Nello stesso articolo del Corriere, Rizzo e Sensini intervengo anche sulla disputa in corso tra le Regioni sulla scelta di assumere o meno alcuni indicatori socio-economici, i cosiddetti indici di deprivazione, per stabilire come ripartirsi le risorse sanitarie. Scrivono i due giornalisti: ma che c’entrano “il titolo di studio, il numero di stanze per abitante, la disponibilità del lavoro” con la salute? C’entrano eccome e chi mastica qualcosa di epidemiologia sanitaria sa quanto quelle ed altre componenti sociali ed economiche incidano sullo stato di salute delle popolazioni.

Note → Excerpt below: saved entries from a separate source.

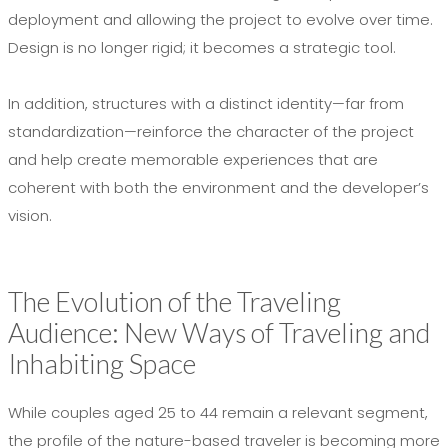
deployment and allowing the project to evolve over time.
Design is no longer rigid; it becomes a strategic tool.
In addition, structures with a distinct identity—far from
standardization—reinforce the character of the project
and help create memorable experiences that are
coherent with both the environment and the developer’s
vision.
The Evolution of the Traveling
Audience: New Ways of Traveling and
Inhabiting Space
While couples aged 25 to 44 remain a relevant segment,
the profile of the nature-based traveler is becoming more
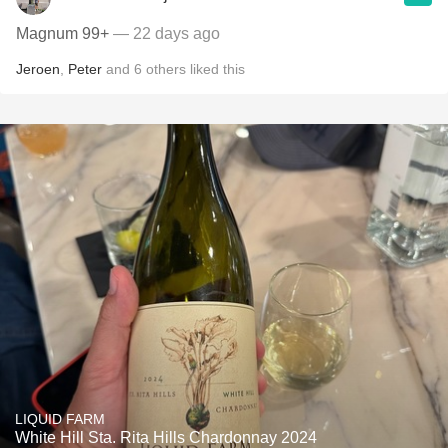
Magnum 99+
— 22 days ago
Jeroen
,
Peter
and
6
others
liked this
LIQUID FARM
White Hill Sta. Rita Hills Chardonnay 2024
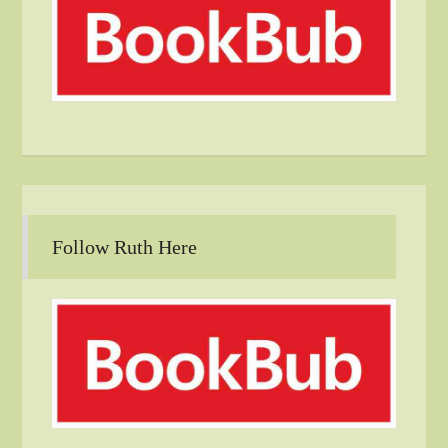
Follow Ruth Here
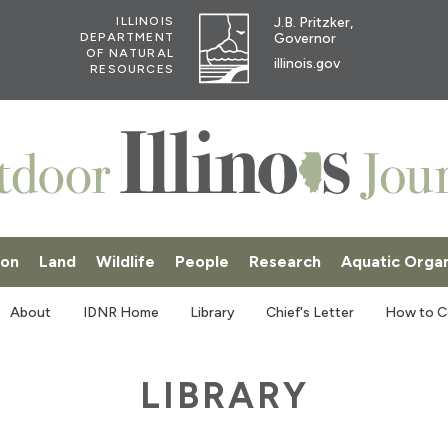
J.B. Pritzker,
ILLINOIS
Governor
DEPARTMENT
OF NATURAL
illinois.gov
RESOURCES
ion
Land
Wildlife
People
Research
Aquatic Orga
SKI
About
IDNR Home
Library
Chief's Letter
How to C
LIBRARY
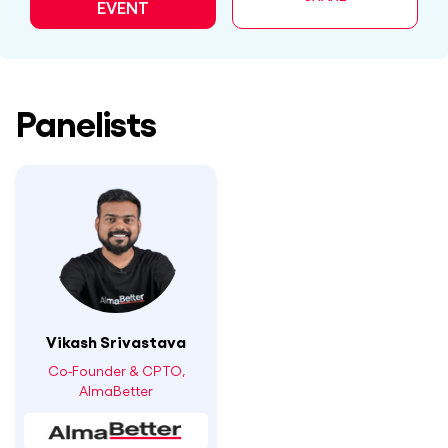
EVENT
Panelists
Vikash Srivastava
Co-Founder & CPTO,
AlmaBetter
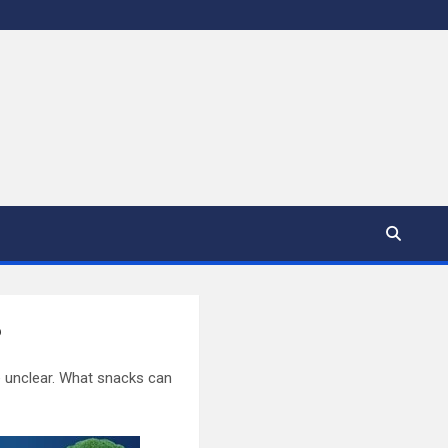
?
le unclear. What snacks can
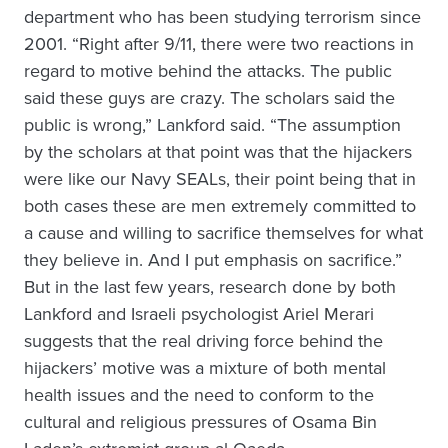
department who has been studying terrorism since
2001. “Right after 9/11, there were two reactions in
regard to motive behind the attacks. The public
said these guys are crazy. The scholars said the
public is wrong,” Lankford said. “The assumption
by the scholars at that point was that the hijackers
were like our Navy SEALs, their point being that in
both cases these are men extremely committed to
a cause and willing to sacrifice themselves for what
they believe in. And I put emphasis on sacrifice.”
But in the last few years, research done by both
Lankford and Israeli psychologist Ariel Merari
suggests that the real driving force behind the
hijackers’ motive was a mixture of both mental
health issues and the need to conform to the
cultural and religious pressures of Osama Bin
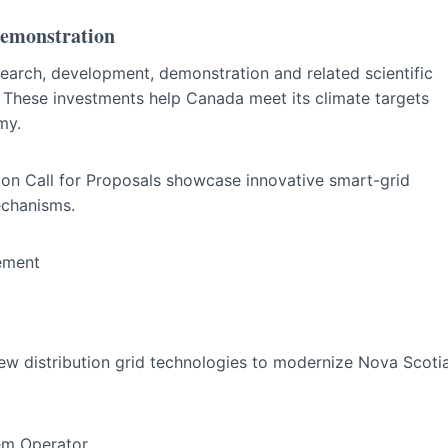
Demonstration
earch, development, demonstration and related scientific
. These investments help Canada meet its climate targets
my.
on Call for Proposals showcase innovative smart-grid
echanisms.
agement
new distribution grid technologies to modernize Nova Scoti
tem Operator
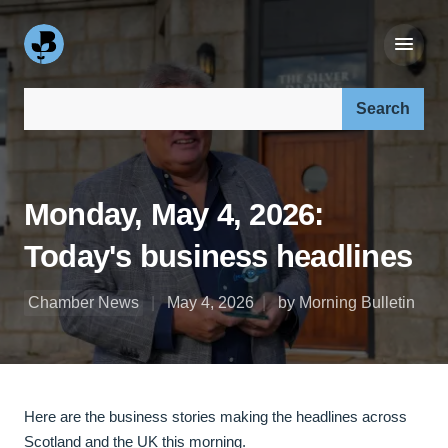
Search our site:
Monday, May 4, 2026:
Today's business headlines
Chamber News
May 4, 2026
by Morning Bulletin
Here are the business stories making the headlines across
Scotland and the UK this morning.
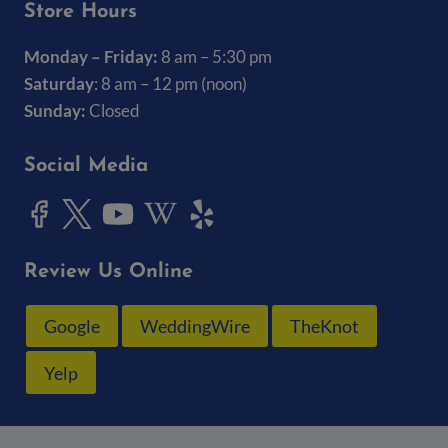
Store Hours
Monday – Friday:
8 am – 5:30 pm
Saturday
: 8 am – 12 pm (noon)
Sunday:
Closed
Social Media
Review Us Online
Google
WeddingWire
TheKnot
Yelp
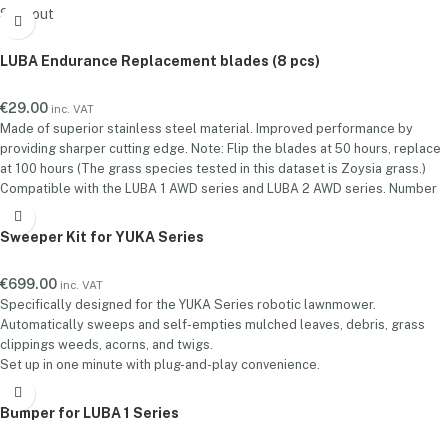
station as standard. A separate RTK base station must be purchased
Sold out
before they can be used with a solar panel.
Power Anywhere. Position with Precision.
Upgrade your RTK setup with
LUBA Endurance Replacement blades (8 pcs)
the Gen 2 Solar Panel Kit — designed to give your RTK base station true
installation freedom. By providing sustainable solar power, it eliminates
€
29.00
inc. VAT
the need for fixed power sources, enabling optimal placement for
Made of superior stainless steel material. Improved performance by
stronger satellite reception and centimeter-level positioning accuracy.
providing sharper cutting edge. Note: Flip the blades at 50 hours, replace
Key Features:
Flexible Placement:
Mount your RTK base station
at 100 hours (The grass species tested in this dataset is Zoysia grass.)
anywhere—no power outlet needed.
Solar-Powered:
Built-in solar panel
Compatible with the LUBA 1 AWD series and LUBA 2 AWD series. Number
ensures continuous operation with clean, green energy. Up to 50 hours of
of blades included: One Set (8 PCS)
runtime in complete darkness Up to 15 days of runtime in cloudy
conditions
Improved Accuracy:
Better satellite visibility = more reliable
Sweeper Kit for YUKA Series
positioning.Whether you're working in remote areas, shaded yards, or
large open spaces, the RTK Solar Panel Kit Gen 2 ensures your RTK
€
699.00
inc. VAT
system runs longer, smarter, and more precisely.
Specifically designed for the YUKA Series robotic lawnmower.
Automatically sweeps and self-empties mulched leaves, debris, grass
clippings weeds, acorns, and twigs.
Set up in one minute with plug-and-play convenience.
Max. Dumping Spots: Manages up to 100 dumping spots.
Max. Sweeping Zones: YUKA 1000: 50 Zones / YUKA 2000: 100 Zones.
Bumper for LUBA 1 Series
Complimentary Battery worth €199 for Extended Runtime.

Ma i due autori, come del resto quasi tutti i commentatori di queste vicende, non parlano di un altro aspetto. Alla base della logica dei costi standard c’è indubbiamente l’obiettivo di una competizione virtuosa sull’efficienza e i risultati. In questo caso la posta in gioco è il servizio sanitario migliore al miglior prezzo. Bene.  Alla luce del divario palese nella qualità, nella dotazione strutturale e nell’efficienza dei nostri servizi regionali, testimoniata recentissimamente anche da uno studio della Banca d’Italia sulla qualità dei servizi pubblici in Italia, come si può pensare che si possa avviare una competizione ad armi pari? Limitarsi a una suddivisione delle quote regionali pensando che basti dare somme uguali per tutti per far sì che i concorrenti siano messi in grado di competere alla pari, sarebbe come far correre insieme una Panda e una Ferrari partendo dall’assunto che tutte e due hanno un motore, un telaio e quattro ruote.